**Required action**
Quote the lines from the one containing "<mo> &#8202; </mo> <mn> 2 </mn> </msu" through the one containing "Rule[Selectable, True]], &quot;,&quot;, Ta", inclusive.

**Collected data**
[Start of section]
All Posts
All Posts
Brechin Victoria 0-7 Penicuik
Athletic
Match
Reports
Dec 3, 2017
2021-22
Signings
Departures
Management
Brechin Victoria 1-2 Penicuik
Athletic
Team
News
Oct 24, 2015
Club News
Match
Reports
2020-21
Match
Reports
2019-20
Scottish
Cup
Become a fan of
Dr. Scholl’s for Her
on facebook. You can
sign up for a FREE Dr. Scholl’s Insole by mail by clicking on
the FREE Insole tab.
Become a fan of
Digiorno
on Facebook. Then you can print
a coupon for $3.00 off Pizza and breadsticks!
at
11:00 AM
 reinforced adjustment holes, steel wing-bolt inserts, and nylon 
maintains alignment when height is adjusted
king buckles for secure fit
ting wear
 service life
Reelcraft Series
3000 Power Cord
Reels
[End of section]
[Start of section]
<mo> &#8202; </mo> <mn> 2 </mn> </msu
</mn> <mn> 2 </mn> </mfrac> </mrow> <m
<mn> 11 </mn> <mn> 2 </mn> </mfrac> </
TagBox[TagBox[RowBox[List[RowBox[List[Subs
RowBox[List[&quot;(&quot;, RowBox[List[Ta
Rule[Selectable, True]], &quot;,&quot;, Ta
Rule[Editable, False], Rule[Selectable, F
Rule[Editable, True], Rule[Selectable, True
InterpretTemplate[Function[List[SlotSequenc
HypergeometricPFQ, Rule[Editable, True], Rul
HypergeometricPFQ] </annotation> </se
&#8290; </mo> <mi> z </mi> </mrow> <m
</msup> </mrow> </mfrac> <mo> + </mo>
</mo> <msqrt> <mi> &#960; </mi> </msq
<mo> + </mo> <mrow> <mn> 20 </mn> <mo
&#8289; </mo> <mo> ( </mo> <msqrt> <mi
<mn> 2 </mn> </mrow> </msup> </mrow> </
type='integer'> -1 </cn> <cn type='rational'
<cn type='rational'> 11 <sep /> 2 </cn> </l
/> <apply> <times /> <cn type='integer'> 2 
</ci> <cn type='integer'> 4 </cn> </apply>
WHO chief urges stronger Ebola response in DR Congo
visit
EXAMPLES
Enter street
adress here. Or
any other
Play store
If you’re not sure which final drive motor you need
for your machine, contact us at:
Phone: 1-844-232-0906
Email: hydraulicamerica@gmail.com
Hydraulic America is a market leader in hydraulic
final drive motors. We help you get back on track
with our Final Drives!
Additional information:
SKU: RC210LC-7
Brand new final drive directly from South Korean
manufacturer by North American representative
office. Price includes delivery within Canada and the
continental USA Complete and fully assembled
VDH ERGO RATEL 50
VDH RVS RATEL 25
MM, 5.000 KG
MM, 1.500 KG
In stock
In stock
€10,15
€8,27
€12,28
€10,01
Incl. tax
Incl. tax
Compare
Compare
[End of section]
[Start of section]
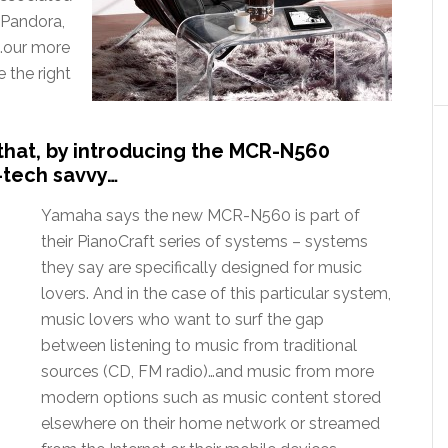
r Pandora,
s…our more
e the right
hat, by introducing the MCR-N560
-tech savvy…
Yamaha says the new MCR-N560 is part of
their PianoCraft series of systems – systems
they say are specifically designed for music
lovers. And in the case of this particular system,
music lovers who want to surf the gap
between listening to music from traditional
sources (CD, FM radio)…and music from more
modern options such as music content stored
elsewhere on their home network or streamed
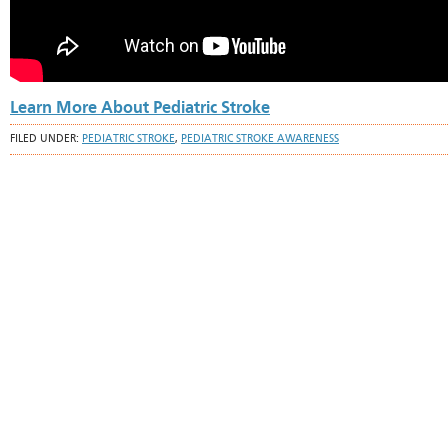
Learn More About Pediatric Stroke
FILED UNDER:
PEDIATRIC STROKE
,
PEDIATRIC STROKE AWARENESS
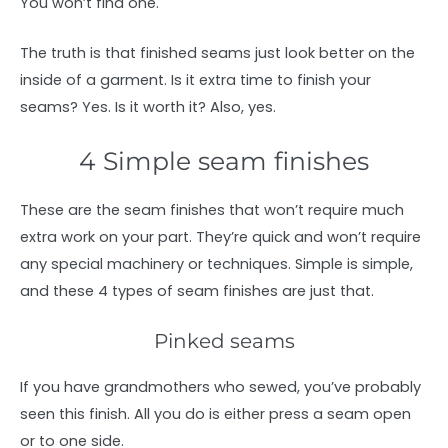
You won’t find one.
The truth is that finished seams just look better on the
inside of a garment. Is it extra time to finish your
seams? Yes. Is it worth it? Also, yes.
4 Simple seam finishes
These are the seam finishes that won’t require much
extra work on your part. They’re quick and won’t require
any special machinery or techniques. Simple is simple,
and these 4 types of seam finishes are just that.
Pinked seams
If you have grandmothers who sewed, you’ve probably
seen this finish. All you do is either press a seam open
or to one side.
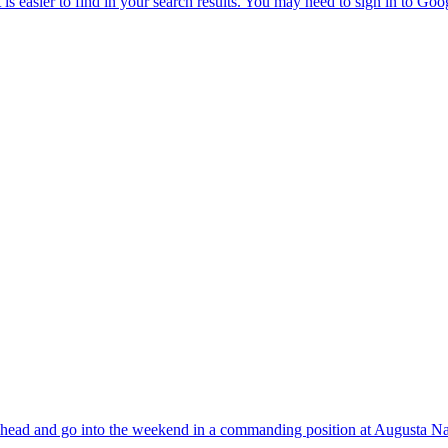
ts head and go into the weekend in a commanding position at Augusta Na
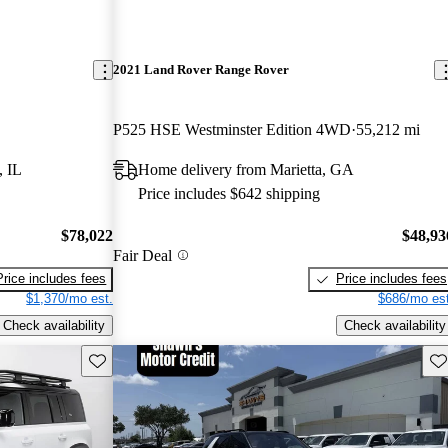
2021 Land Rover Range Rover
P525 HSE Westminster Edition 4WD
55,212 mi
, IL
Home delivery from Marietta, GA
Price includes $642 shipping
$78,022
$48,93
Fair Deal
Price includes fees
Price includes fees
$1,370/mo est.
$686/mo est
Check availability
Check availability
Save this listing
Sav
[End of section]
**Exercise solution**
<mo> &#8202; </mo> <mn> 2 </mn> </msu
</mn> <mn> 2 </mn> </mfrac> </mrow> <m
<mn> 11 </mn> <mn> 2 </mn> </mfrac> </
TagBox[TagBox[RowBox[List[RowBox[List[Subs
RowBox[List[&quot;(&quot;, RowBox[List[Ta
Rule[Selectable, True]], &quot;,&quot;, Ta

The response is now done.